Investigators at the University of Texas MD Anderson Cancer Center (Houston, USA) designed adipotide to bind to two receptors, ANXA2 and prohibitin, that are specific to blood vessels supplying white adipose tissue. They reported in the November 9, 2011, issue of the journal Science Translational Medicine that treatment with adipotide induced targeted apoptosis within blood vessels of white adipose tissue and resulted in rapid weight loss and improved insulin resistance. After four weeks of treatment, the obese monkeys lost on average 11% of their body weight. Lean monkeys in the control group did not lose weight, indicating that the drug’s effect may be selective for obese subjects.

Magnetic resonance imaging and dual-energy X-ray absorptiometry confirmed a 27% reduction in white adipose tissue in the treated monkeys while fat levels increased slightly in the control group.

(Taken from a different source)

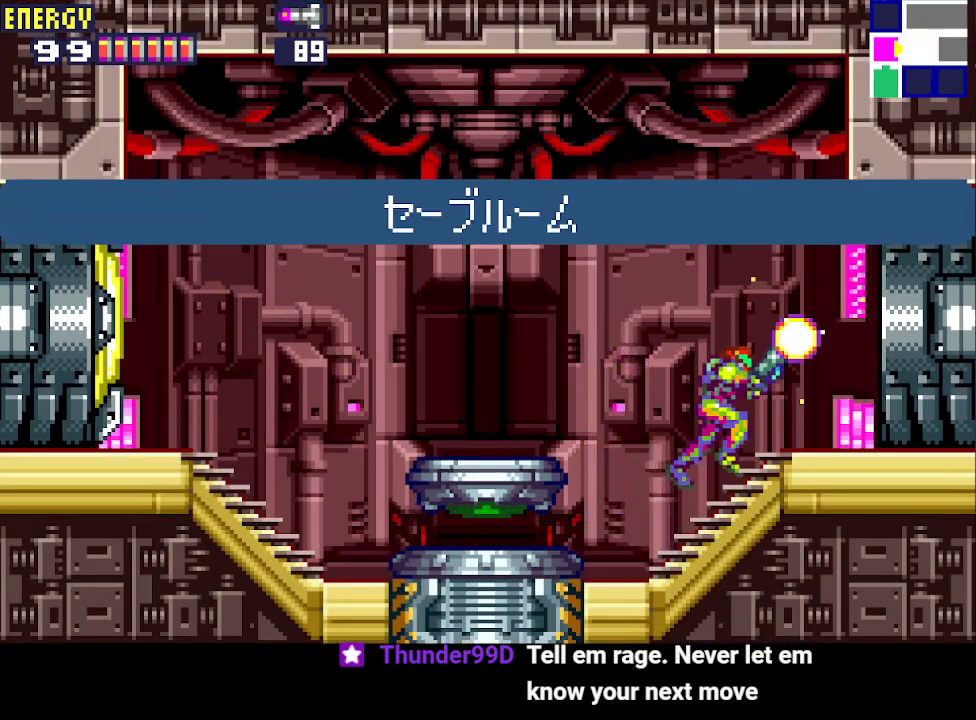
{"buttons": ["L1", "DPAD_RIGHT"], "events": [[500, "CROSS", "up"]]}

“Most drugs against obesity fail in transition between rodents and primates,” said senior author Dr. Renata Pasqualini, professor of medicine and experimental diagnostic imaging at the MD Anderson Cancer Center. “All rodent models of obesity are faulty because their metabolism and central nervous system control of appetite and satiety are very different from primates, including humans. We are greatly encouraged to see substantial weight loss in a primate model of obesity that closely matches the human condition. Development of this compound for human use would provide a nonsurgical way to actually reduce accumulated white fat, in contrast to current weight-loss drugs that attempt to control appetite or prevent absorption of dietary fat.”